Infine, la promozione industriale per la forza vendita propone spesso convention (convegni e mostre di settore), gare di vendita (con omaggi per il miglior venditore) e pubblicità specializzata (una tecnica che utilizza articoli a bassissimo costo per pubblicizzare un prodotto… un classico sono penne, portachiavi, calendari e blocchi note dal sapore un po’ retrò).

Detto questo occorre specificare inoltre che come ogni attività mirata, anche quella della promozione deve seguire una specifica strategia, essere sviluppata all’interno di un piano e vedersi realizzata secondo un apposito programma.

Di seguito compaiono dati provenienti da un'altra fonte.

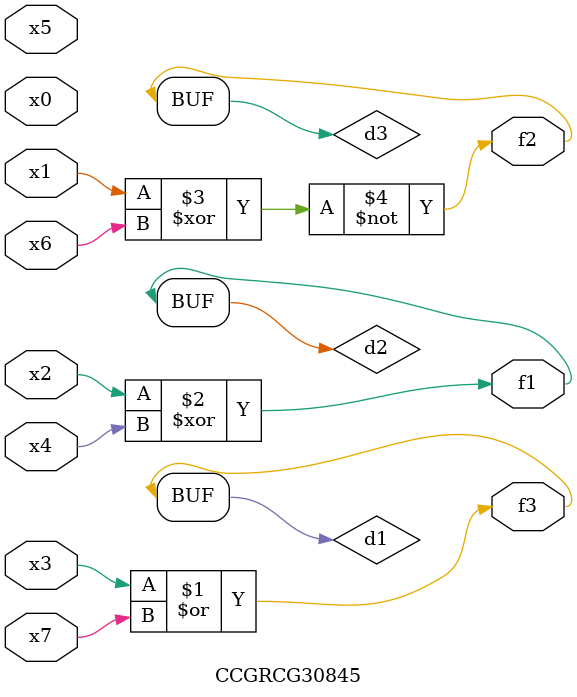
<source format=v>
module CCGRCG30845(
	input x0, x1, x2, x3, x4, x5, x6, x7,
	output f1, f2, f3
);

	wire d1, d2, d3;

	or (d1, x3, x7);
	xor (d2, x2, x4);
	xnor (d3, x1, x6);
	assign f1 = d2;
	assign f2 = d3;
	assign f3 = d1;
endmodule

</source>
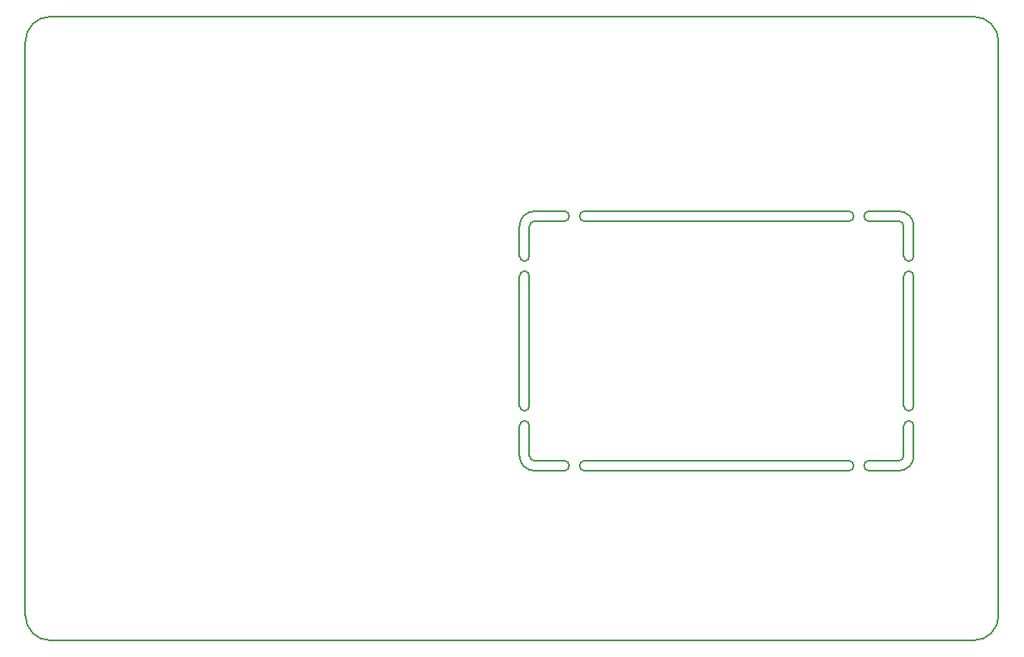
<source format=gko>
G04 Layer_Color=16711935*
%FSLAX44Y44*%
%MOMM*%
G71*
G01*
G75*
%ADD33C,0.2000*%
D33*
X822960Y436880D02*
G03*
X817880Y431800I-0J-5080D01*
G01*
X1097280Y431800D02*
G03*
X1092200Y436880I-5080J0D01*
G01*
Y426720D02*
G03*
X1097280Y431800I-0J5080D01*
G01*
X817880Y431800D02*
G03*
X822960Y426720I5080J0D01*
G01*
X1153160Y629920D02*
G03*
X1148080Y624840I0J-5080D01*
G01*
X1148080Y492760D02*
G03*
X1153160Y487680I5080J0D01*
G01*
D02*
G03*
X1158240Y492760I0J5080D01*
G01*
Y624840D02*
G03*
X1153160Y629920I-5080J-0D01*
G01*
X762000Y629920D02*
G03*
X756920Y624840I-0J-5080D01*
G01*
X756920Y492760D02*
G03*
X762000Y487680I5080J-0D01*
G01*
D02*
G03*
X767080Y492760I0J5080D01*
G01*
X767080Y624840D02*
G03*
X762000Y629920I-5080J0D01*
G01*
X1107440Y431800D02*
G03*
X1112520Y426720I5080J-0D01*
G01*
X1112520Y436880D02*
G03*
X1107440Y431800I0J-5080D01*
G01*
X1143000Y436880D02*
G03*
X1148080Y441960I0J5080D01*
G01*
X1153160Y477520D02*
G03*
X1148080Y472440I0J-5080D01*
G01*
X1158240Y472440D02*
G03*
X1153160Y477520I-5080J0D01*
G01*
X1143000Y426720D02*
G03*
X1158240Y441960I0J15240D01*
G01*
X762000Y477520D02*
G03*
X756920Y472440I-0J-5080D01*
G01*
X767080Y472440D02*
G03*
X762000Y477520I-5080J0D01*
G01*
X767080Y441960D02*
G03*
X772160Y436880I5080J-0D01*
G01*
X807720Y431800D02*
G03*
X802640Y436880I-5080J-0D01*
G01*
X802640Y426720D02*
G03*
X807720Y431800I0J5080D01*
G01*
X756920Y441960D02*
G03*
X772160Y426720I15240J-0D01*
G01*
X822960Y690880D02*
G03*
X817880Y685800I-0J-5080D01*
G01*
X1097280Y685800D02*
G03*
X1092200Y690880I-5080J0D01*
G01*
Y680720D02*
G03*
X1097280Y685800I0J5080D01*
G01*
X817880Y685800D02*
G03*
X822960Y680720I5080J0D01*
G01*
X1153160Y640080D02*
G03*
X1158240Y645160I0J5080D01*
G01*
X1148080Y645160D02*
G03*
X1153160Y640080I5080J0D01*
G01*
X1148080Y675640D02*
G03*
X1143000Y680720I-5080J0D01*
G01*
X1107440Y685800D02*
G03*
X1112520Y680720I5080J0D01*
G01*
X1112520Y690880D02*
G03*
X1107440Y685800I0J-5080D01*
G01*
X1158240Y675640D02*
G03*
X1143000Y690880I-15240J0D01*
G01*
X807720Y685800D02*
G03*
X802640Y690880I-5080J0D01*
G01*
X802640Y680720D02*
G03*
X807720Y685800I0J5080D01*
G01*
X772160Y680720D02*
G03*
X767080Y675640I-0J-5080D01*
G01*
X762000Y640080D02*
G03*
X767080Y645160I-0J5080D01*
G01*
X756920Y645160D02*
G03*
X762000Y640080I5080J0D01*
G01*
X772160Y690880D02*
G03*
X756920Y675640I-0J-15240D01*
G01*
X254000Y279400D02*
G03*
X279400Y254000I25400J-0D01*
G01*
X279400Y889000D02*
G03*
X254000Y863600I-0J-25400D01*
G01*
X1244600Y863600D02*
G03*
X1219200Y889000I-25400J-0D01*
G01*
X1219200Y254000D02*
G03*
X1244600Y279400I0J25400D01*
G01*
X822960Y436880D02*
X1092200Y436880D01*
X822960Y426720D02*
X1092200D01*
X1148080Y624840D02*
X1148080Y492760D01*
X1158240Y492760D02*
Y624840D01*
X756920Y624840D02*
X756920Y492760D01*
X767080Y624840D02*
X767080Y492760D01*
X1112520Y436880D02*
X1143000D01*
X1148080Y472440D02*
X1148080Y441960D01*
X1158240Y441960D02*
X1158240Y472440D01*
X1112520Y426720D02*
X1143000Y426720D01*
X767080Y441960D02*
Y472440D01*
X772160Y436880D02*
X802640Y436880D01*
X772160Y426720D02*
X802640Y426720D01*
X756920Y441960D02*
X756920Y472440D01*
X822960Y690880D02*
X1092200D01*
X822960Y680720D02*
X1092200D01*
X1148080Y645160D02*
Y675640D01*
X1112520Y680720D02*
X1143000Y680720D01*
X1112520Y690880D02*
X1143000Y690880D01*
X1158240Y645160D02*
X1158240Y675640D01*
X772160Y680720D02*
X802640D01*
X767080Y675640D02*
X767080Y645160D01*
X756920Y645160D02*
X756920Y675640D01*
X772160Y690880D02*
X802640Y690880D01*
X254000Y279400D02*
Y863600D01*
X279400Y889000D02*
X1219200Y889000D01*
X1244600Y279400D02*
X1244600Y863600D01*
X279400Y254000D02*
X1219200D01*
M02*

</source>
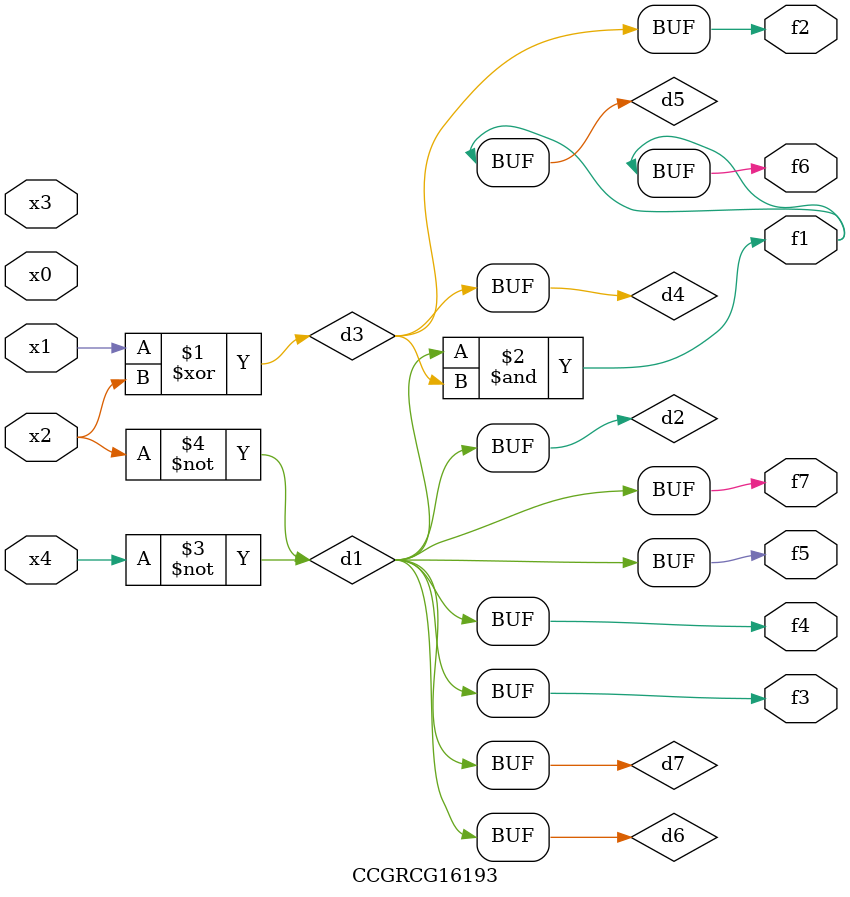
<source format=v>
module CCGRCG16193(
	input x0, x1, x2, x3, x4,
	output f1, f2, f3, f4, f5, f6, f7
);

	wire d1, d2, d3, d4, d5, d6, d7;

	not (d1, x4);
	not (d2, x2);
	xor (d3, x1, x2);
	buf (d4, d3);
	and (d5, d1, d3);
	buf (d6, d1, d2);
	buf (d7, d2);
	assign f1 = d5;
	assign f2 = d4;
	assign f3 = d7;
	assign f4 = d7;
	assign f5 = d7;
	assign f6 = d5;
	assign f7 = d7;
endmodule

</source>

Lo sviluppo di un programma di promozione deve prevedere anzitutto la misura dell’incentivo, cioè bisogna stabilirne il valore minimo; poi occorre prevedere quali sono le condizioni di partecipazione alla promozione, che può non essere rivolta a tutti ma magari solo a specifici gruppi di clienti; bisogna decidere la durata, che secondo specifici studi dovrebbe aggirarsi attorno alle tre settimane per trimestre e ad ogni modo la durata ottimale dovrebbe coincidere con la durata del ciclo di acquisto medio del prodotto; e infine occorre decidere il veicolo di distribuzione della promozione, che può essere un buono nella confezione o acquisibile nel punto vendita, una mail apposita o altri strumenti online. Da non sottovalutare ovviamente per ogni marketer che si rispetti la determinazione del budget totale da dedicare alle promozioni di vendita.

Una volta sviluppato il programma non bisogna mancare di strutturare piani di implementazione e controllo che considerino il tempo di preparazione, cioè il tempo che occorre per predisporre il programma prima del lancio, ed il tempo di vendita, che comincia con il lancio promozionale e termina quando la merce è stata quasi completamente venduta ai consumatori.

Per verificarne l’andamento i metodi più utilizzati sono i classici dati di vendita, i sondaggi e gli esperimenti.

Conclusivamente si può comunque dire che le promozioni in genere sono molto efficaci quando attraggono i clienti della concorrenza a provare prodotti di qualità superiore e costoro si convincono a cambiare marca, altrimenti si tratta di un movimento di mercato oscillatorio che tende a ristabilire la quota di mercato sui livelli precedenti la promozione stessa.

Ok, come di consueto un’ultima domanda: su quali concetti chiave abbiamo conversato quest’oggi?

Eccoli sintetizzati di seguito:

  • Promozione e pubblicità assolvono a compiti diversi
  • Gli effetti della promozione vendita sono riconducibili a 5 osservazioni cardine
  • Occorrono strumenti diversi per promozioni orientate a soggetti diversi, siano essi consumatori, venditori o forza vendita industriale
  • Piano, programma, implementazione e controllo sono i 4 punti cardinali di una corretta strategia di promozione vendite.